Seared Ahi Tuna Burger with Crispy Wontons
- 2 Tbsp Soy Sauce
- 2 Tbsp Dark Sesame Oil
- 1 Tbsp Grated Fresh Ginger
- 2 ea Cloves Garlic
- 4 ea 6 oz Ahi Tuna Steaks
- 12 oz Chanterelle Mushrooms
- 1 Tbsp Butter
- Fresh Wonton Wrappers
- 1½ C Toasted Sesame Seeds
- 4 Tbsp Mayonnaise
- 1 tsp Wasabi Powder
- 2 oz Radish Sprouts
- 4 ea Brioche Buns
- Canola Oil for frying the Wontons
- Combine soy sauce, sesame oil, ginger and garlic in a 13x9 dish. Place the tuna steaks into the marinade and coat evenly. Cover with plastic and keep in the fridge for about 40 minutes.
- Heat the canola oil in a large pot several inches from the bottom. When the oil reaches 375 degrees, drop a wonton square into it and let it cook for about 40 seconds and then flip it over for another 20 seconds. Transfer to a plate with a paper towel on it. Repeat this process to make as many wonton strips as desired.

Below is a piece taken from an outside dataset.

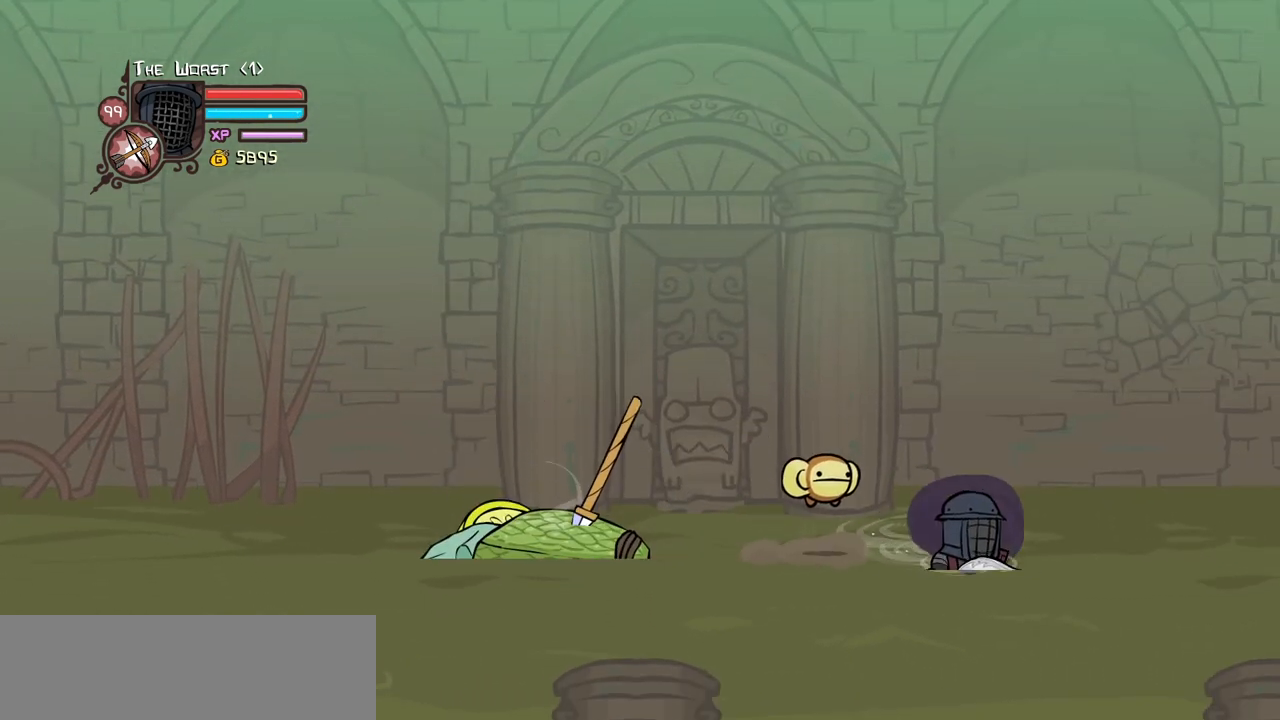
{"keys": ["heavy", "right"], "events": [[17, "jump", "down"], [150, "jump", "up"], [200, "down", "up"], [200, "jump", "down"], [250, "light", "down"], [250, "magic", "up"], [350, "heavy", "down"], [400, "jump", "up"], [434, "light", "up"]]}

- Add the wasabi powder to a small bowl and using enough water, make a paste. Mix the paste into the mayonnaise. Taste and adjust if necessary.
- In a pan, melt the butter and saute the mushrooms until cooked, about 7 minutes.
- Heat the grill on high heat. Sprinkle each tuna steak liberally with sesame seeds. Place each steak on the grill. Grill for about 1½ minutes, flip them over, and then continue cooking for another minute. Make sure you don't overcook the tuna, it should be rare to medium rare.
- Spread each bun with wasabi mayo. Place a piece of tuna on top, followed by a couple of wontons, mushrooms and sprouts.